For the bulls, the market was able to rebound from the ugly close of the previous week, and again bring the S&P 500 back to unchanged on the year. Also, Oil had its largest weekly advance in nearly four months, which helped stabilize the high-yield bond market and Consumer Confidence figures beat expectations.
For the bears, last week's market advance was extremely suspect as the gains were led by the worst performing stocks of 2015, and happened on extremely low volume during a holiday shortened week. Also, it was reported investors pulled more money from mutual funds in a seven-day period than in the last two and a half years, as $11.1 billion was withdrawn from stock funds, $12 billion from bond funds and $5.6 billion from funds that buy a mix of stocks and bonds.
The Chicago Board of Options Exchange Volatility Index (VIX) closed Thursday at 15.74, or lower by 24% for the week. This was exactly as I had forecast in last week's Weekly Update, as I had theorized that if the S&P 500 stabilized, traders would become extremely wary of owning quickly decaying options into the holidays. I would expect the VIX to remain around the 15-16 level for much of this week as this is another holiday shortened week for New Years.
Events for the Week to Come
Please note the market will be open all day on Thursday, but will be closed on Friday in celebration of New Years.
This week has the potential to be as slow as last week, as many hedge funds and traders have essentially closed down trading operations for the year in the week before New Years.
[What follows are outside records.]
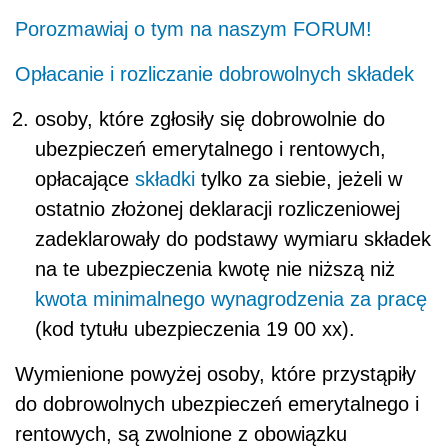
Porozmawiaj o tym na naszym FORUM!
Opłacanie i rozliczanie dobrowolnych składek
osoby, które zgłosiły się dobrowolnie do
ubezpieczeń emerytalnego i rentowych,
opłacające
składki
tylko za siebie, jeżeli w
ostatnio złożonej deklaracji rozliczeniowej
zadeklarowały do podstawy wymiaru składek
na te ubezpieczenia kwotę nie niższą niż
kwota minimalnego wynagrodzenia za pracę
(kod tytułu ubezpieczenia 19 00 xx).
Wymienione powyżej osoby, które przystąpiły
do dobrowolnych ubezpieczeń emerytalnego i
rentowych, są zwolnione z obowiązku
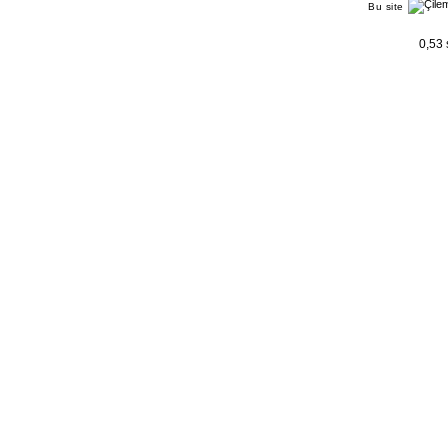
Bu site
0,53 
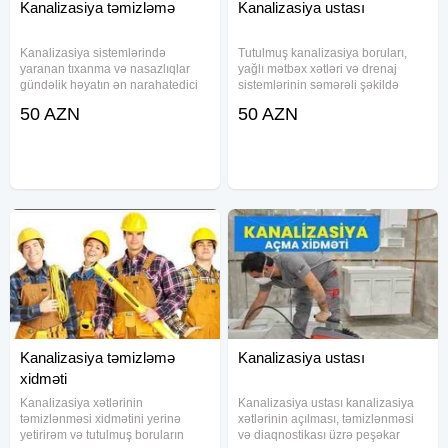
Kanalizasiya təmizləmə
Kanalizasiya ustası
Kanalizasiya sistemlərində
Tutulmuş kanalizasiya boruları,
yaranan tıxanma və nasazlıqlar
yağlı mətbəx xətləri və drenaj
gündəlik həyatın ən narahatedici
sistemlərinin səmərəli şəkildə
problemlərindən biridir. Bu kimi
təmizlənməsi üçün müasir
50 AZN
50 AZN
hallar həm ev şəraitində, həm də
texnologiyalara əsaslanan
iş yerlərində normal fəaliyyətin
peşəkar xidmət təqdim edirik.
pozulmasına səbəb olur. Lakin
Xüsusi təzyiqli aparat vasitəsilə
boruların
Kanalizasiya təmizləmə
Kanalizasiya ustası
xidməti
Kanalizasiya xətlərinin
Kanalizasiya ustası kanalizasiya
təmizlənməsi xidmətini yerinə
xətlərinin açılması, təmizlənməsi
yetirirəm və tutulmuş boruların
və diaqnostikası üzrə peşəkar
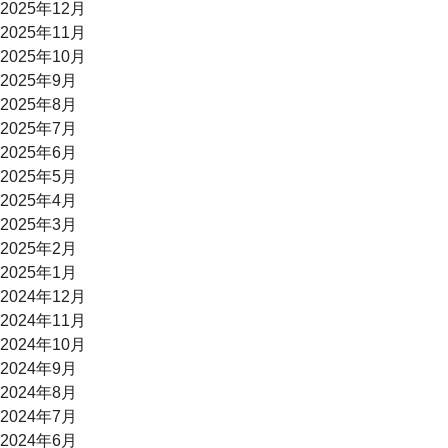
2025年12月
2025年11月
2025年10月
2025年9月
2025年8月
2025年7月
2025年6月
2025年5月
2025年4月
2025年3月
2025年2月
2025年1月
2024年12月
2024年11月
2024年10月
2024年9月
2024年8月
2024年7月
2024年6月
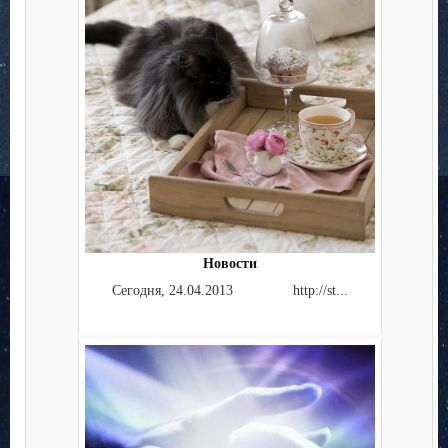
Новости
Сегодня, 24.04.2013 http://st...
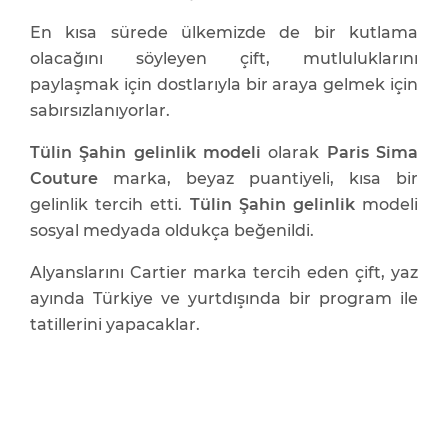
En kısa sürede ülkemizde de bir kutlama
olacağını söyleyen çift, mutluluklarını
paylaşmak için dostlarıyla bir araya gelmek için
sabırsızlanıyorlar.
Tülin Şahin gelinlik modeli
olarak
Paris Sima
Couture
marka, beyaz puantiyeli, kısa bir
gelinlik tercih etti.
Tülin Şahin gelinlik
modeli
sosyal medyada oldukça beğenildi.
Alyanslarını Cartier marka tercih eden çift, yaz
ayında Türkiye ve yurtdışında bir program ile
tatillerini yapacaklar.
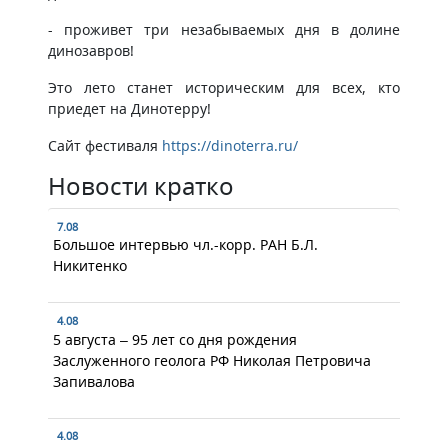
- проживет три незабываемых дня в долине
динозавров!
Это лето станет историческим для всех, кто
приедет на Динотерру!
Сайт фестиваля
https://dinoterra.ru/
Новости кратко
7.08
Большое интервью чл.-корр. РАН Б.Л.
Никитенко
4.08
5 августа – 95 лет со дня рождения
Заслуженного геолога РФ Николая Петровича
Запивалова
4.08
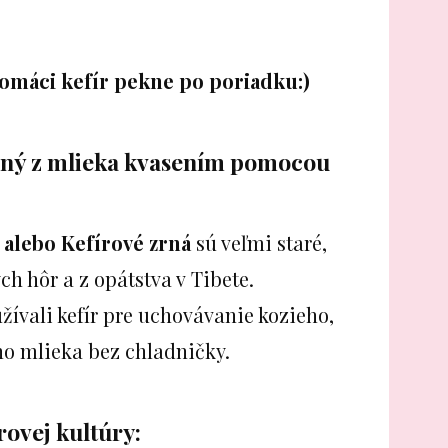
omáci kefír pekne po poriadku:)
bený z mlieka kvasením pomocou
 alebo Kefírové zrná
sú veľmi staré,
h hôr a z opátstva v Tibete.
ívali kefír pre uchovávanie kozieho,
o mlieka bez chladničky.
rovej kultúry:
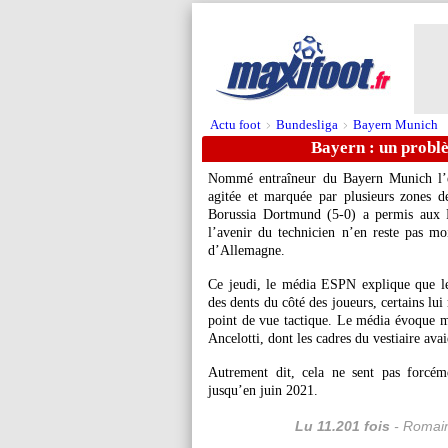
Actu foot
Bundesliga
Bayern Munich
>
>
Bayern : un probl
Nommé entraîneur du Bayern Munich l’ét
agitée et marquée par plusieurs zones d
Borussia Dortmund (5-0) a permis aux 
l’avenir du technicien n’en reste pas 
d’Allemagne.
Ce jeudi, le média ESPN explique que l
des dents du côté des joueurs, certains l
point de vue tactique. Le média évoque m
Ancelotti, dont les cadres du vestiaire a
Autrement dit, cela ne sent pas forcé
jusqu’en juin 2021.
Lu 11.201 fois
- Romain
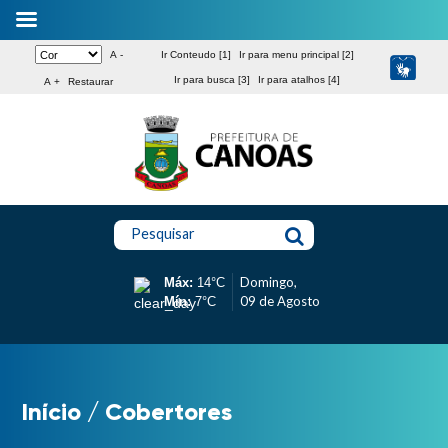
A -
Ir Conteudo [1]
Ir para menu principal [2]
Ir para busca [3]
Ir para atalhos [4]
A +
Restaurar
Pesquisar
Domingo,
Máx:
14°C
09 de Agosto
Mín:
7°C
Início
/
Cobertores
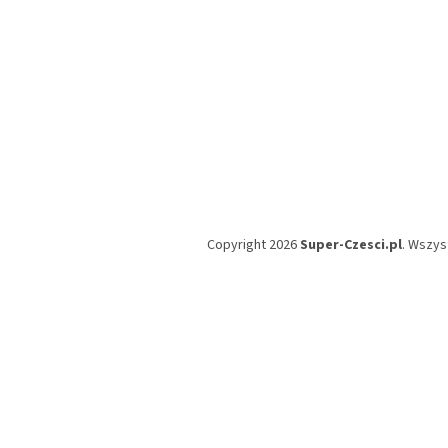
Copyright 2026
Super-Czesci.pl
. Wszys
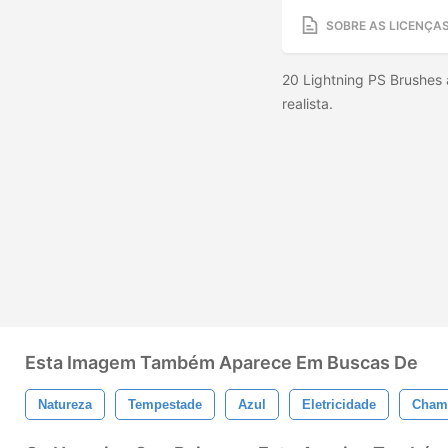
SOBRE AS LICENÇA
20 Lightning PS Brushes 
realista.
Esta Imagem Também Aparece Em Buscas De
Natureza
Tempestade
Azul
Eletricidade
Cham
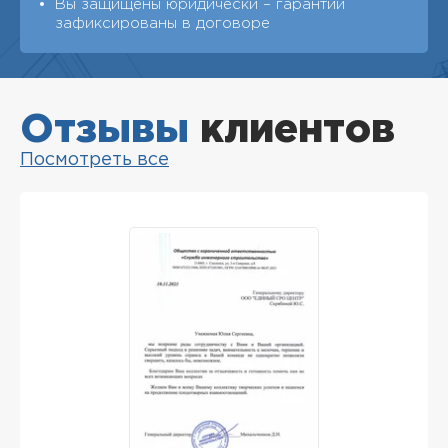
Вы защищены юридически – гарантии
зафиксированы в договоре
Отзывы
клиентов
Посмотреть все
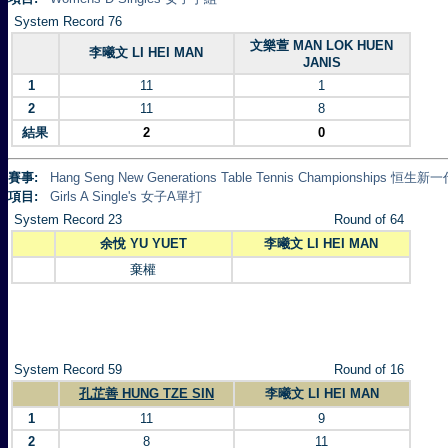
System Record 76
文樂萱 MAN LOK HUEN
李曦文 LI HEI MAN
JANIS
1
11
1
2
11
8
結果
2
0
賽事:
Hang Seng New Generations Table Tennis Championships 
項目:
Girls A Single's 女子A單打
System Record 23
Round of 64
余悅 YU YUET
李曦文 LI HEI MAN
棄權
System Record 59
Round of 16
孔芷善 HUNG TZE SIN
李曦文 LI HEI MAN
1
11
9
2
8
11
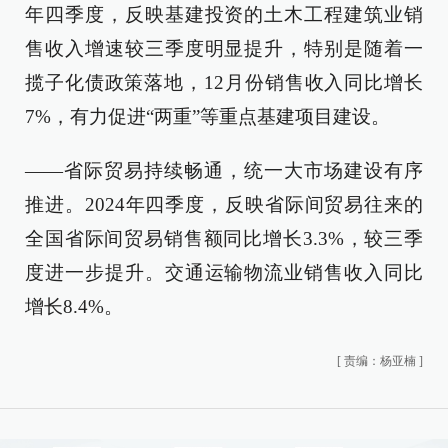
年四季度，反映基建投资的土木工程建筑业销
售收入增速较三季度明显提升，特别是随着一
揽子化债政策落地，12月份销售收入同比增长
7%，有力促进“两重”等重点基建项目建设。
——省际贸易持续畅通，统一大市场建设有序
推进。2024年四季度，反映省际间贸易往来的
全国省际间贸易销售额同比增长3.3%，较三季
度进一步提升。交通运输物流业销售收入同比
增长8.4%。
[
责编：杨亚楠
]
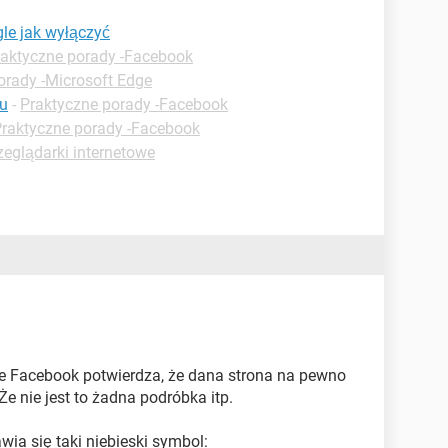
le jak wyłączyć
raktyczne porady -Facebook
orady -Microsoft Edge
u
-
Praktyczne porady -Facebook
raktyczne porady -Facebook
zeglądarki internetowe
e Facebook potwierdza, że dana strona na pewno
Że nie jest to żadna podróbka itp.
ia się taki niebieski symbol:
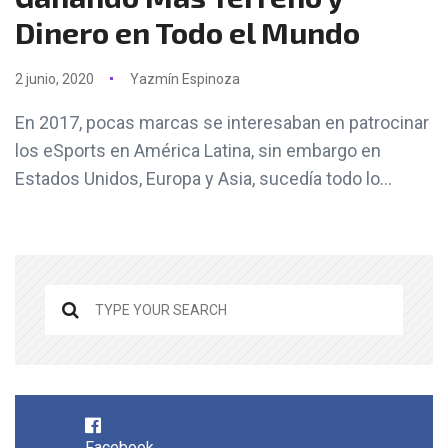
Dinero en Todo el Mundo
2 junio, 2020
Yazmín Espinoza
En 2017, pocas marcas se interesaban en patrocinar
los eSports en América Latina, sin embargo en
Estados Unidos, Europa y Asia, sucedía todo lo...
Facebook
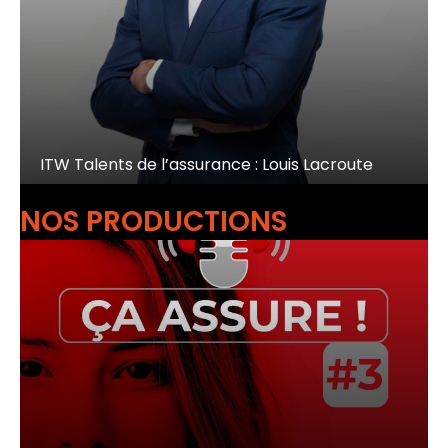
ITW Talents de l’assurance : Louis Lacroute
NOS PRODUCTIONS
Also, economic data releases will be extremely light this week. Because of this potentially slow week, as I had advised last week, I do not recommend buying a lot of options in the days to come as the decay could be drastic if your stock does not make a significant move.
What Traders are Saying
In this section last week I noted that there could be a rotation into the commodities, transports, industrials and the other sectors that had underperformed so poorly in 2015. While I did not have enough conviction to add one of these stocks to our portfolio based purely on my theory, I wanted to let you know that this was a possibility. Then on Monday and Tuesday morning call buyers and put sellers swept through these sectors, and Tuesday, late in the morning, I sent an update noting this bullish activity.
By the end of the day Tuesday the list of stocks leading the S&P 500 included:
Joy Global (JOY) up 8% on the day - down 70% year-to-date
Diamond Offshore (DO) up 5.5% on the day - down 40% year-to-date
Caterpillar (CAT) up 5% on the day - down 24% year-to-date
United Rentals (URI) up 4.5% on the day - down 27% year-to-date
This was just a small sample of the "dogs of 2015" that ripped higher on Tuesday and Wednesday. Meanwhile, the "leaders" of the market, such as Facebook and Amazon closed marginally lower for the week, even as the three major indexes were up approximately 2.5%.
This is the type of action we have seen all year. The overall market continues to stay within a reasonably tight range, while under the surface there is extreme sector rotation. What sparks this rotation is anyone's guess. That said, this week's action was not terribly surprising as the selling in these beaten down sectors had potentially become too extreme, and traders may have wanted to "frontrun" a rotation into these sectors into the New Year.
Only time will tell if this past week's rush to the trash of 2015 is the start of a bigger trend into 2016 ... I am a bit suspect of this. This move was made during a holiday shortened week, on extremely light volume. That said, my takeaway from last week is that as is typically the case, one of the best reads on the market, and where the "hot money" is flowing, is to continue to watch for trends in my daily bull/bear order flow emails.